Find A Need And Fill It
I gradually became successful at selling various products, which unfortunately weren't profitable enough to get me off the ground, so I asked people what they needed that they couldn't seem to get. One man said, "Honey, I need baler wire. Even the farmers can't get it." I saw happy dollar signs as he talked on and dedicated myself to figuring out the baler wire industry.
I'd never been interested to enter the "man's" world of business, but when I discovered a lucrative opportunity to become my own boss, I couldn't pass it up.
Now forty-five years later, I'm proud to be the founder of Vulcan Wire, Inc., an industrial baler wire company with $10 million of annual sales.
Have Working Capital And Credit
There were many pitfalls along the way to my eventual success. My daughters and I were subsisting from my unemployment checks, erratic alimony and child-support payments, and food stamps. I had no money stashed up to start up a business.
I paid for the first wire with a check for which I had no funds, an illegal act, but I thought it wouldn't matter as long as I made a deposit to cover the deficit before the bank received the check. My expectation was that I'd receive payment immediately upon delivery, for which I used a rented truck.
Little did I know that this Fortune 500 company's modus operandi was to pay all bills thirty or more days after receipts. My customer initially refused to pay on the spot. I told him I would consequently have to return the wire, so he reluctantly decided to call corporate headquarters for this unusual request.
My stomach was in knots the whole time he was gone, because he said it was iffy that corporate would come through. Fifty minutes later, however, he emerged with a check in hand, resentful of the time away from his busy schedule. Stressed, he told me to never again expect another C.O.D. and that any future sale must be on credit. Luckily, I made it to the bank with a few minutes to spare.
Know Your Product Thoroughly
I received a disheartening phone call shortly thereafter: my wire was breaking. This horrible news fueled the fire of my fears. Would I have to reimburse my customer? Would my vendor refuse to reimburse me?
My customer told me to come over and take samples of his good wire to see if I might duplicate it. I did that and educated myself on the necessary qualities.

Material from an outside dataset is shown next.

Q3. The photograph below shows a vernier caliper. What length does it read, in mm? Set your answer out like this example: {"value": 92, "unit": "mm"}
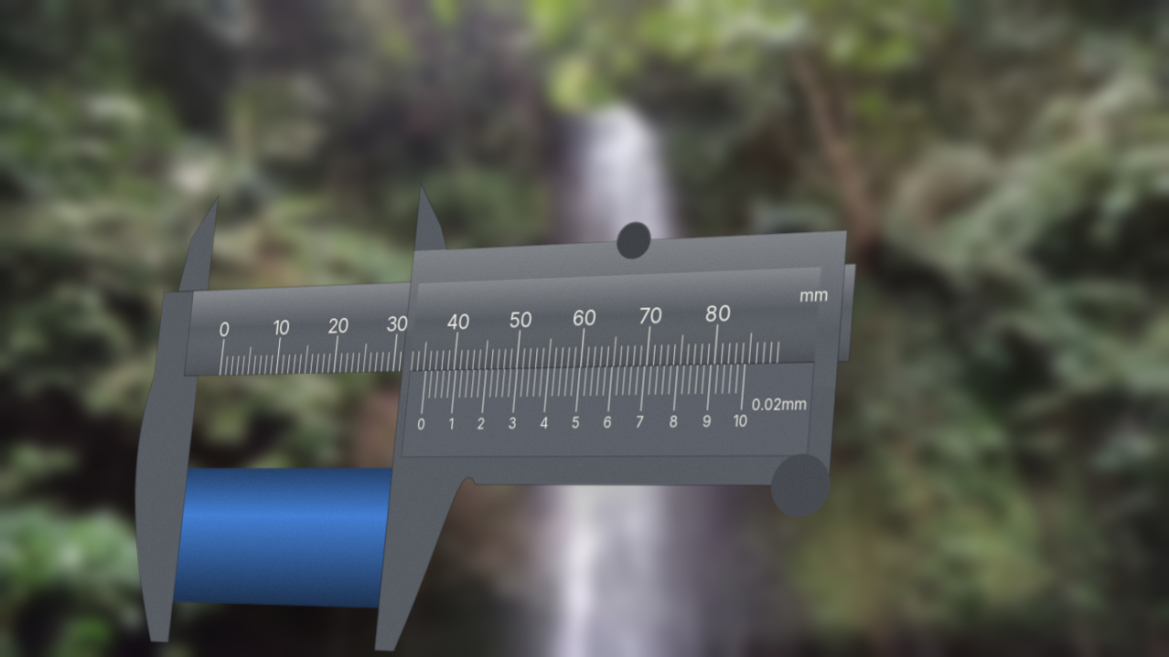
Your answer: {"value": 35.4, "unit": "mm"}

My primary goal then was to find a career in which nobody had the power to fire me and that provided a comfortable living for my two little girls and myself.

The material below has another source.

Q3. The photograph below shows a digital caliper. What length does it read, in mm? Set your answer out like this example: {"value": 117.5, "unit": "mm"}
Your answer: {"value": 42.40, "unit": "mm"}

Voila! I found another wire supplier that had the right specifications. By then, I was savvy enough to act as though they would naturally give me thirty-day terms. They did!
More good news: My customer merely threw away all the bad wire I'd sold him, and the new wire worked perfectly; he then gave me leads and a good endorsement. I rapidly gained more wire customers.

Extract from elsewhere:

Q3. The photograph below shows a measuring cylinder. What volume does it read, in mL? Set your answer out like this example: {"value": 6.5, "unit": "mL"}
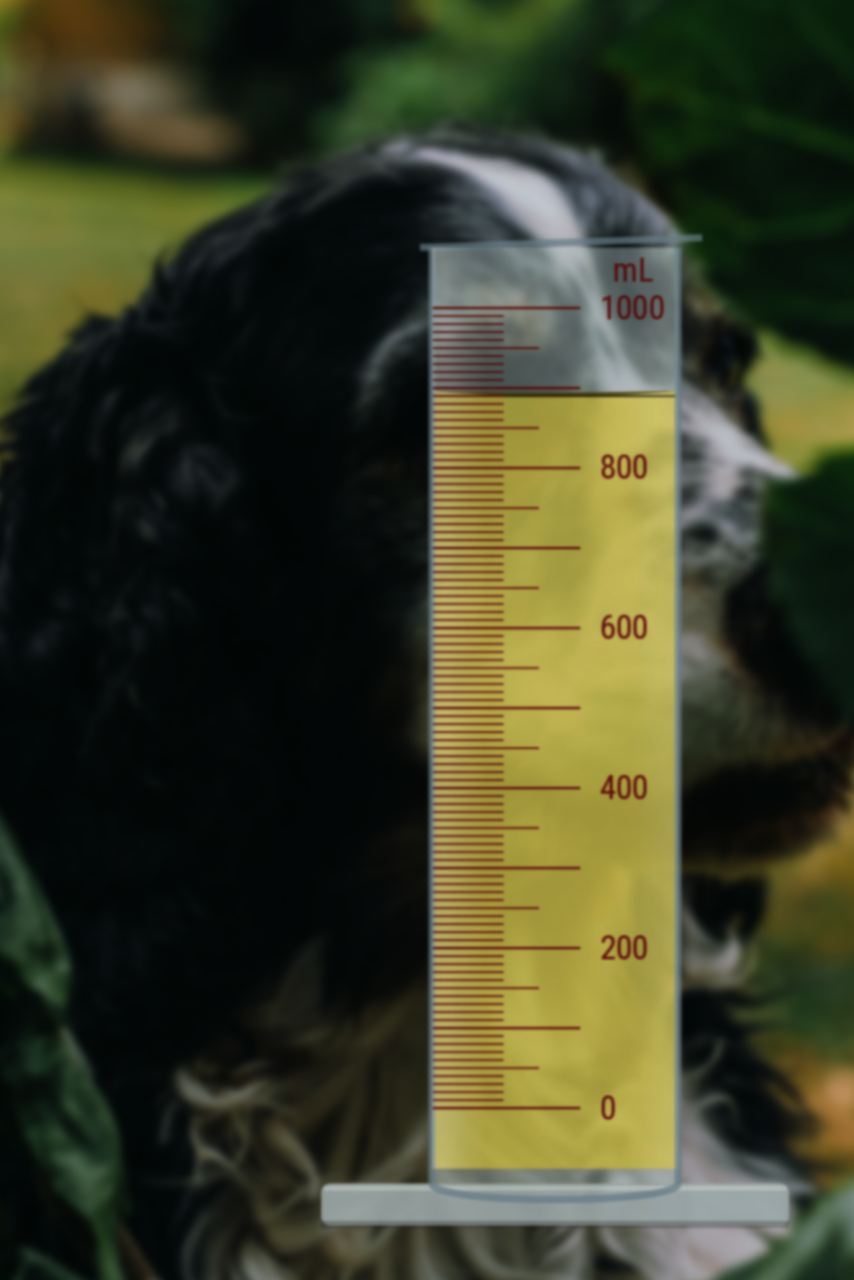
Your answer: {"value": 890, "unit": "mL"}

Anticipate The Dangers Of Exponential Growth
I had made a depressing discovery. My working capital was inadequate. After I purchased the wire, I had to wait ten to thirty days for a fabricator to get it reconfigured, which became a looming problem. It meant that to maintain a good credit standing, I had to pay for the wire ten to thirty days before my customers paid me.
I was successful on paper but was incredibly cash deprived. In other words, my exponentially growing business was about to implode due to too many sales. Eventually, my increasing sales grew at a slower rate, solving my cash flow problem.
Delegate From The Bottom Up
I learned how to delegate and eventually delegated myself out of the top jobs of CEO, President, CFO, and Vice President of Finance. Now, at seventy-eight years old, I've sold all but a third of Vulcan's stock and am semi-retired with my only job currently serving as Vice President of Stock and Consultant.
In the interim, I survived many obstacles and learned many other lessons, but hopefully these five will get you started and help prevent some of you from having the same struggles that I did. And in the end, I figured it all out, just like you will.